Joint Institute for Nuclear Research
09.10.2020

Photography Exhibition “Baikal. Neutrino Hunters”

From 10 to 30 October 2020, the Exhibition Hall of the Mir Culture Centre will host the photography exhibition “Baikal. Neutrino Hunters” devoted to the 65th anniversary of JINR. The photographer Bair Shaybonov is a regular member of Baikal expeditions, senior researcher at the Dzhelepov Laboratory of Nuclear Problems of JINR. The exhibition is open daily from 3.00 pm to 7.00 pm. The entry is free.
 


The unique astrophysical facility, the Baikal Neutrino Telescope, the largest in the Northern Hemisphere, is being constructed at Lake Baikal. The objectives are really ambitious. Using neutrinos, scientists seek to delve into the past of our Universe, several billions of years back, into one of the hottest periods, the epoch of active galaxy formation.

The Baikal Neutrino Telescope is being constructed by concerted efforts of the international collaboration with a leading role of the Institute for Nuclear Research of RAS (Moscow), an initiator of this experiment and the neutrino astronomy direction worldwide, and the Joint Institute for Nuclear Research (Dubna). A total of 70 scientists and engineers from ten scientific centres of Russia, Germany, Poland, the Czech Republic and Slovakia are involved in this project.

In the photo exhibition, you will learn how the Baikal facility is deployed, what conditions scientists work in during the expedition, what an optical module is like. And of course, you will enjoy amazing photographs of the most beautiful lake in the world.
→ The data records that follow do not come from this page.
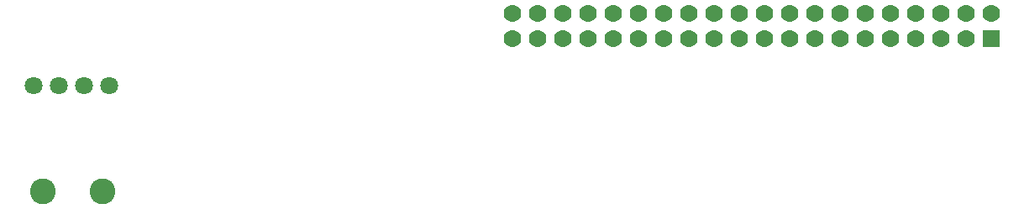
<source format=gbs>
G04 Layer: BottomSolderMaskLayer*
G04 EasyEDA v6.5.34, 2023-10-03 12:26:18*
G04 78a80f753c6143bb8b8cf10a4e40b0e4,10*
G04 Gerber Generator version 0.2*
G04 Scale: 100 percent, Rotated: No, Reflected: No *
G04 Dimensions in millimeters *
G04 leading zeros omitted , absolute positions ,4 integer and 5 decimal *
%FSLAX45Y45*%
%MOMM*%

%AMMACRO1*1,1,$1,$2,$3*1,1,$1,$4,$5*1,1,$1,0-$2,0-$3*1,1,$1,0-$4,0-$5*20,1,$1,$2,$3,$4,$5,0*20,1,$1,$4,$5,0-$2,0-$3,0*20,1,$1,0-$2,0-$3,0-$4,0-$5,0*20,1,$1,0-$4,0-$5,$2,$3,0*4,1,4,$2,$3,$4,$5,0-$2,0-$3,0-$4,0-$5,$2,$3,0*%
%ADD10C,2.6000*%
%ADD11C,1.8032*%
%ADD12MACRO1,0.1016X-0.8325X0.8325X0.8325X0.8325*%
%ADD13C,1.7666*%

%LPD*%
D10*
G01*
X5021300Y-2057400D03*
G01*
X5621299Y-2057400D03*
D11*
G01*
X4927600Y-990600D03*
G01*
X5181600Y-990600D03*
G01*
X5435600Y-990600D03*
G01*
X5689600Y-990600D03*
D12*
G01*
X14579600Y-520700D03*
D13*
G01*
X14579600Y-266700D03*
G01*
X14325600Y-520700D03*
G01*
X14325600Y-266700D03*
G01*
X14071600Y-520700D03*
G01*
X14071600Y-266700D03*
G01*
X13817600Y-520700D03*
G01*
X13817600Y-266700D03*
G01*
X13563600Y-520700D03*
G01*
X13563600Y-266700D03*
G01*
X13309600Y-520700D03*
G01*
X13309600Y-266700D03*
G01*
X13055600Y-520700D03*
G01*
X13055600Y-266700D03*
G01*
X12801600Y-520700D03*
G01*
X12801600Y-266700D03*
G01*
X12547600Y-520700D03*
G01*
X12547600Y-266700D03*
G01*
X12293600Y-520700D03*
G01*
X12293600Y-266700D03*
G01*
X12039600Y-520700D03*
G01*
X12039600Y-266700D03*
G01*
X11785600Y-520700D03*
G01*
X11785600Y-266700D03*
G01*
X11531600Y-520700D03*
G01*
X11531600Y-266700D03*
G01*
X11277600Y-520700D03*
G01*
X11277600Y-266700D03*
G01*
X11023600Y-520700D03*
G01*
X11023600Y-266700D03*
G01*
X10769600Y-520700D03*
G01*
X10769600Y-266700D03*
G01*
X10515600Y-520700D03*
G01*
X10515600Y-266700D03*
G01*
X10261600Y-520700D03*
G01*
X10261600Y-266700D03*
G01*
X10007600Y-520700D03*
G01*
X10007600Y-266700D03*
G01*
X9753600Y-520700D03*
G01*
X9753600Y-266700D03*
M02*

</source>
The photographer Bair Shaybonov is a regular member of Baikal expeditions, senior researcher at the Dzhelepov Laboratory of Nuclear Problems of JINR, Candidate of Physics and Mathematics.

Bair was born in Irkutsk in 1980. In 2003, he graduated from the Moscow Engineering Physics Institute. As a student, he learned that a large scientific experiment was being conducted in his home region, and decided to engage himself in it. He completed his postgraduate studies at the Institute for Nuclear Research of RAS on the Baikal experiment topics. His professional activities are inseparably intertwined with this neutrino experiment. He coordinates its data processing and analysis.

Baikal nature fascinated Bair so much that he started to take pictures. His photographs were published in educational journals and presented at large scientific conferences as illustrations to the Baikal neutrino experiment. In his spare time, he likes playing chess, football and table tennis. He is married and has two daughters.